A genetic screen to identify deubiquitinases as regulators of IRF7

Virus infection rapidly induces the production and secretion of interferons (IFNs), amplifying antiviral responses in infected and neighboring uninfected cells. IFN regulatory factor 7 (IRF7), the ‘master transcription factor,’ is pivotal in IFN induction, particularly in myeloid cells. Ubiquitination of IRF7 is essential for its transcriptional activation; however, the underlying molecular mechanisms remain poorly understood.
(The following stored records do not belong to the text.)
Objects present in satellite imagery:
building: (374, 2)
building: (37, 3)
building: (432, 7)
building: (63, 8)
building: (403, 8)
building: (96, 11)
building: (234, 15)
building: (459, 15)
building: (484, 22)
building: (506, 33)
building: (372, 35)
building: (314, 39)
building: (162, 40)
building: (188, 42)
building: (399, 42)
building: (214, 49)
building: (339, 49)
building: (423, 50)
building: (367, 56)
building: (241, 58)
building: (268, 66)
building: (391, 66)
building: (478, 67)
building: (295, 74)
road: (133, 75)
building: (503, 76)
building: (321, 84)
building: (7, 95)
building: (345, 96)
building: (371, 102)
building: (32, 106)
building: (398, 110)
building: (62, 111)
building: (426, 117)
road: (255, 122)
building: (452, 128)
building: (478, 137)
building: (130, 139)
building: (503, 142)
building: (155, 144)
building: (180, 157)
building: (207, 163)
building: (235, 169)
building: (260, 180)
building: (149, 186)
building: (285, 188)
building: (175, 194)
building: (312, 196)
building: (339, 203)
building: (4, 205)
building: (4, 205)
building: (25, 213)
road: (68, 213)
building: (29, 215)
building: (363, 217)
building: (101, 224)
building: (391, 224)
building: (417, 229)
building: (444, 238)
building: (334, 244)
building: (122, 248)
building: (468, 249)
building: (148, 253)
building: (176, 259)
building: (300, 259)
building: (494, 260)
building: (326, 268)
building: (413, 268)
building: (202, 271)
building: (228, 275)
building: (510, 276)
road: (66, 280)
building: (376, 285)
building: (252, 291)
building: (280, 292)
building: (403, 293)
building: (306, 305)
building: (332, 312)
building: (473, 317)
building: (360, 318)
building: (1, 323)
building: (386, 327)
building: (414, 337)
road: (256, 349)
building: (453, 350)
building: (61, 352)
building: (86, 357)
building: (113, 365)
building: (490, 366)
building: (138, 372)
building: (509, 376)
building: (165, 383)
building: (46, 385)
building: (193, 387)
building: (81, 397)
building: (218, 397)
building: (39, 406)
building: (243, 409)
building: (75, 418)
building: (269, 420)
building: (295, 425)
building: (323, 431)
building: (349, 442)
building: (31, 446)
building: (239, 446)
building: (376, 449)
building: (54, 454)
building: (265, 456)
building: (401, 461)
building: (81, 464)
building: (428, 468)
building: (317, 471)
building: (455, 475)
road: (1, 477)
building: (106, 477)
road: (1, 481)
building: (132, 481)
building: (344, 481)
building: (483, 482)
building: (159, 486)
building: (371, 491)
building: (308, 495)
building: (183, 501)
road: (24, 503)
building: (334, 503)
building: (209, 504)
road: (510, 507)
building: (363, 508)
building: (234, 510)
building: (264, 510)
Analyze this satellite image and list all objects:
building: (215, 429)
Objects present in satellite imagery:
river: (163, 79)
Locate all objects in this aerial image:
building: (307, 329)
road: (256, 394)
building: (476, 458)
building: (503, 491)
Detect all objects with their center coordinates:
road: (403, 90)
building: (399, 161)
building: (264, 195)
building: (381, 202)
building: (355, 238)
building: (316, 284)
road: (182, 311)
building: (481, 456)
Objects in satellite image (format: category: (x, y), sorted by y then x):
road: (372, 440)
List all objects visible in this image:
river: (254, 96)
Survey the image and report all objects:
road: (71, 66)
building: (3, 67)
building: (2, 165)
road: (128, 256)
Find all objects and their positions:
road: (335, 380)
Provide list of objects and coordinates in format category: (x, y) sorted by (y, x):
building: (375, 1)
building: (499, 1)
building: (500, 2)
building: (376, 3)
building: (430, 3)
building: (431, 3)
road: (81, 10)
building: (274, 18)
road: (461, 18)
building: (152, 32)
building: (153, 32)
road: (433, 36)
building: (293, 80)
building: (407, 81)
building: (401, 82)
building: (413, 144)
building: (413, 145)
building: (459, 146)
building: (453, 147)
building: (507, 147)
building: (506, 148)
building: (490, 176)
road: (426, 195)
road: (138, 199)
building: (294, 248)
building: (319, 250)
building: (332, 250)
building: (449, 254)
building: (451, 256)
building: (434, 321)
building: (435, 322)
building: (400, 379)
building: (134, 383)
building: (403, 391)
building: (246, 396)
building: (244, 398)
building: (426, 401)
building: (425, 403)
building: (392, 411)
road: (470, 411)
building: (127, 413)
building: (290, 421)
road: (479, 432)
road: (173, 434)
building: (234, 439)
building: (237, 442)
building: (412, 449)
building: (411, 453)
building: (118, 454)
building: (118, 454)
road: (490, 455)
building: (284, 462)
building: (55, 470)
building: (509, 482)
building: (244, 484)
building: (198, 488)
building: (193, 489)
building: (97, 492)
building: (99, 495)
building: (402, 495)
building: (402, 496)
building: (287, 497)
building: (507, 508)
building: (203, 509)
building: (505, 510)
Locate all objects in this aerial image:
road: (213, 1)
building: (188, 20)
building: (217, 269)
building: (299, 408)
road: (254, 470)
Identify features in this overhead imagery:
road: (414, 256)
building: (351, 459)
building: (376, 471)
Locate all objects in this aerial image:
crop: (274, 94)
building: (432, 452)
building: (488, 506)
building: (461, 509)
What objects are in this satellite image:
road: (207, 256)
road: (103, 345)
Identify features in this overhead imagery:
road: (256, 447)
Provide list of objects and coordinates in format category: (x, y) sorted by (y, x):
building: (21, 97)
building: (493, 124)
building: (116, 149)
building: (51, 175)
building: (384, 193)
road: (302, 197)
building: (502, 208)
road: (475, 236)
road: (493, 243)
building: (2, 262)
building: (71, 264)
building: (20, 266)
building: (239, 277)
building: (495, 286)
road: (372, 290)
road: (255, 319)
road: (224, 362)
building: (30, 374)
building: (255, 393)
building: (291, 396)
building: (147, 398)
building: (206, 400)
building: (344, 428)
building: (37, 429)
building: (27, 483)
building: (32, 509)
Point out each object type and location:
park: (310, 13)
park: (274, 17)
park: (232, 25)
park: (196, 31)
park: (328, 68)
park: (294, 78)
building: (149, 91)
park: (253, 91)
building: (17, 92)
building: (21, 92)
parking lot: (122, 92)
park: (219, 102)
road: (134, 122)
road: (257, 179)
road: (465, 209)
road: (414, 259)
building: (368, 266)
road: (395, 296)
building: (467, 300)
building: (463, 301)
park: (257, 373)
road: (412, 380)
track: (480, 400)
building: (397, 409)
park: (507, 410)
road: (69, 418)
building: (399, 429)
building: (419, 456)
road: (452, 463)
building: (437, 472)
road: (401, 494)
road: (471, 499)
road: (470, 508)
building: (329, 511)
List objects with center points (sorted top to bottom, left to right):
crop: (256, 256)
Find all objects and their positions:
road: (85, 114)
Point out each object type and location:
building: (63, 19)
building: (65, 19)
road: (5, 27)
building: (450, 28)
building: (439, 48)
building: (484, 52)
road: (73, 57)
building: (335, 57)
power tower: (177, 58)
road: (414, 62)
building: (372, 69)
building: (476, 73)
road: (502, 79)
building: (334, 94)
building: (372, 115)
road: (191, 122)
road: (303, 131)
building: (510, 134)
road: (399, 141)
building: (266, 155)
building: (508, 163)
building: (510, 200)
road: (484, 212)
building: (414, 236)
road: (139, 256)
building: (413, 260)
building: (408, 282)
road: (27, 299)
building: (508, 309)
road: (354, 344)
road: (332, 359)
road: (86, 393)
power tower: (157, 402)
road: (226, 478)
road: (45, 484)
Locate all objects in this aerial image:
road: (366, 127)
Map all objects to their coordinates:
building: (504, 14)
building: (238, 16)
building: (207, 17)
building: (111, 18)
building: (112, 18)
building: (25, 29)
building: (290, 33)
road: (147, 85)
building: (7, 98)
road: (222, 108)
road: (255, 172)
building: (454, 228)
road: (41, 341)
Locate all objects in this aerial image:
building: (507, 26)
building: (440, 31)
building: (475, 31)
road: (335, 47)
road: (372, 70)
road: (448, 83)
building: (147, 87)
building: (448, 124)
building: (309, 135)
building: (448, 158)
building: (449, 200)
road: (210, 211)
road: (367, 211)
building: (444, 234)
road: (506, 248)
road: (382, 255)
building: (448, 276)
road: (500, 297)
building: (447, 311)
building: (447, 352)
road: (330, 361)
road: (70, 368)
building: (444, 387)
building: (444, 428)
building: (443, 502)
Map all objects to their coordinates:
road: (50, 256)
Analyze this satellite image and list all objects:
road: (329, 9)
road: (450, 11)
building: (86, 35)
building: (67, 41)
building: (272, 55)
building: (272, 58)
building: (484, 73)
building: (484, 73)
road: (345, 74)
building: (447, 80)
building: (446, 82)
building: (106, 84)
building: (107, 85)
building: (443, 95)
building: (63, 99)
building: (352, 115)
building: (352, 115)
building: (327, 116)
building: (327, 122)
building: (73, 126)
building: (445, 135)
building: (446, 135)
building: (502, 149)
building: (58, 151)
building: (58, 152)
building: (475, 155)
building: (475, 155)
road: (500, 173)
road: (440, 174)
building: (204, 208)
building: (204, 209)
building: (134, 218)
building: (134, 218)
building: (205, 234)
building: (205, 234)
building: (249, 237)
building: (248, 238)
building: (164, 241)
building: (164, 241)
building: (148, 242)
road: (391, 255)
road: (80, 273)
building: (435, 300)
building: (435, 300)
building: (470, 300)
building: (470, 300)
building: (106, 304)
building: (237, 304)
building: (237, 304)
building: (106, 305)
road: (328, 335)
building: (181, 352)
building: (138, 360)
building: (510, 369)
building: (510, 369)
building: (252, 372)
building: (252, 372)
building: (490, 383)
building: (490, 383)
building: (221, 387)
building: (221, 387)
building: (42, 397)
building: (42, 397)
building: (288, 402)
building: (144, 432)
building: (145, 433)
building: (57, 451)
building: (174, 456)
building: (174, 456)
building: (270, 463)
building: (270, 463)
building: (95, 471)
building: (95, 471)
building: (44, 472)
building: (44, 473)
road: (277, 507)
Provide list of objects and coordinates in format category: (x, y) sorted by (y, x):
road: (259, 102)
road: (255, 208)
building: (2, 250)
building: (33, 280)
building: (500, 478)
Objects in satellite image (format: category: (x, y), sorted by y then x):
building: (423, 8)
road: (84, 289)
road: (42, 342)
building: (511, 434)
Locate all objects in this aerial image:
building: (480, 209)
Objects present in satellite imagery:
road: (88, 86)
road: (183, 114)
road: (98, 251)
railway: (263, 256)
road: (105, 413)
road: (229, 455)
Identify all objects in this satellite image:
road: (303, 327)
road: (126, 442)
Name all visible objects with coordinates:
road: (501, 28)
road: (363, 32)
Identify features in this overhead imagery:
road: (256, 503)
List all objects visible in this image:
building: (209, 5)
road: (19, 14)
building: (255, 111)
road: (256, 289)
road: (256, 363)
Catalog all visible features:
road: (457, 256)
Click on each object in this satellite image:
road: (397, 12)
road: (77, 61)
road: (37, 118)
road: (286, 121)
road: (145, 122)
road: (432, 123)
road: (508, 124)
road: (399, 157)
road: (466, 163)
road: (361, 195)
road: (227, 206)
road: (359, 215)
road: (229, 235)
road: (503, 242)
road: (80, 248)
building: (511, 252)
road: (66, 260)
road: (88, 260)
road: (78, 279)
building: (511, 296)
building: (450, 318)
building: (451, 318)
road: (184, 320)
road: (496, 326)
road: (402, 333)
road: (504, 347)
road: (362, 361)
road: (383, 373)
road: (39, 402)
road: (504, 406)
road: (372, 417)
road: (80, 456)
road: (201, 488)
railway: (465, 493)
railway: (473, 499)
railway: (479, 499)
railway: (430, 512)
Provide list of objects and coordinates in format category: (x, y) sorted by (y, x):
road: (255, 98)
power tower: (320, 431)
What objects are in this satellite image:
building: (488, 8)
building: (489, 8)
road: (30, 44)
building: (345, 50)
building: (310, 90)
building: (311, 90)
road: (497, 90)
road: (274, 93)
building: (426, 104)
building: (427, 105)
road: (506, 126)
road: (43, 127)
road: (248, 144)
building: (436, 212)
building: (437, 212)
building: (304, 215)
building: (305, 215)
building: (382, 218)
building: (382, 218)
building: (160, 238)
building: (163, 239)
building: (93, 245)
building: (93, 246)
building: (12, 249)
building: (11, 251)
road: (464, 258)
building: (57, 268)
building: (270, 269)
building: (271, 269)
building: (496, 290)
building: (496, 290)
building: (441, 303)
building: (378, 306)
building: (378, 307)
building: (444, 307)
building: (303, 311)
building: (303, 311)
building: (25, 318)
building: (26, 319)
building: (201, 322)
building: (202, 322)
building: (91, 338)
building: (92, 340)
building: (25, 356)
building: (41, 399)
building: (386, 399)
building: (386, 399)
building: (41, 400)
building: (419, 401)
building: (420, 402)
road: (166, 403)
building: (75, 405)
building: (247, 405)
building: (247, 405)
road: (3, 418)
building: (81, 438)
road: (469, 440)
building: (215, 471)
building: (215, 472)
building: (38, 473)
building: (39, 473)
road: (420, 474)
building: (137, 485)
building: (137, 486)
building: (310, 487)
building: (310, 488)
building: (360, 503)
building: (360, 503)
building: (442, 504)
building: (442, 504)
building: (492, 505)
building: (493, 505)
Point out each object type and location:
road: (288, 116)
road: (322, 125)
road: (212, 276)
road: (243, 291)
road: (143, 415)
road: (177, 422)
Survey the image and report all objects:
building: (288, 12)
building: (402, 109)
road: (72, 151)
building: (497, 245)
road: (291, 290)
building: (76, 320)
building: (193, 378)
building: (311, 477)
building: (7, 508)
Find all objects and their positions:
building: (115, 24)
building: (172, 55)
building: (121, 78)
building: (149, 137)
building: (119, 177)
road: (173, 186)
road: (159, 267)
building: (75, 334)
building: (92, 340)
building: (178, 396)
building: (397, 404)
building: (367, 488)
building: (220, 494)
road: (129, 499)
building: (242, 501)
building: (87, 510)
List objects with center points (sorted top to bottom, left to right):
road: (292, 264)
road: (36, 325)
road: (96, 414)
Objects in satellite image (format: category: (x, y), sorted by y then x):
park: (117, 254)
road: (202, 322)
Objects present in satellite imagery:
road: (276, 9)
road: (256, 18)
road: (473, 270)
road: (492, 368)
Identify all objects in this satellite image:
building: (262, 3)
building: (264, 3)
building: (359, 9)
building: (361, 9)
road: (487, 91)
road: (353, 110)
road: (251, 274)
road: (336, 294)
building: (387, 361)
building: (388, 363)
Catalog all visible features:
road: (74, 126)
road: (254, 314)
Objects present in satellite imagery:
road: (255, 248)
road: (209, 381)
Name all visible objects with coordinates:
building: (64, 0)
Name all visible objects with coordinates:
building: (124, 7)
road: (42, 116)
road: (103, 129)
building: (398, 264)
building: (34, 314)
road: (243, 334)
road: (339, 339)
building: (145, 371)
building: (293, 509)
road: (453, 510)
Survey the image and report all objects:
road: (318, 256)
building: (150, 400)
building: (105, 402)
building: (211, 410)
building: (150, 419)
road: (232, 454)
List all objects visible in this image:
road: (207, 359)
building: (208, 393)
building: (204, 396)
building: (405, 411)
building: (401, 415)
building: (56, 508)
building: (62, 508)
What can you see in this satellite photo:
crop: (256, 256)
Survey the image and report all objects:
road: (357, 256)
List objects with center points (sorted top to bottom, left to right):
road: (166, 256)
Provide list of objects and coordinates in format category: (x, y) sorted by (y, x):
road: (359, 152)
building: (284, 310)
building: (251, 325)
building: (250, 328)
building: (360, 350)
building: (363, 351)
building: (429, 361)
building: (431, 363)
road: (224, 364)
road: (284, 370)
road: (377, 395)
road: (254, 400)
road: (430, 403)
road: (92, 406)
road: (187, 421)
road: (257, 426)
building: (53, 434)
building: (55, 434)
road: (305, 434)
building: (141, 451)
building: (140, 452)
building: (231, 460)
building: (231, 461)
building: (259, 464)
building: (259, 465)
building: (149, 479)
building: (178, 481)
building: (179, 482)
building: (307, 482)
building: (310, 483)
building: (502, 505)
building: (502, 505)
We hypothesized that deubiquitinases (DUBs) act as endogenous regulators of IRF7 activity and conducted a genetic screen using a human DUB-targeted siRNA library. This screen identified USP2 as a positive regulator and OTUD5 as a negative regulator of IRF7 activity. OTUD5, an inducible DUB, physically interacted with IRF7 and inhibited its K63-linked ubiquitination, thereby suppressing IRF7 activation. Conversely, USP2 promoted IRF7 activity by binding to IRF7 and removing K27-linked ubiquitin chains, which we found to be inhibitory. Specifically, K27-linked ubiquitination impeded phosphorylation of IRF7, a critical step for its activation. Collectively, our genetic screen and mechanistic studies uncovered USP2 and OTUD5 as novel modulators of IRF7 function, providing new insights into the regulation of antiviral immunity.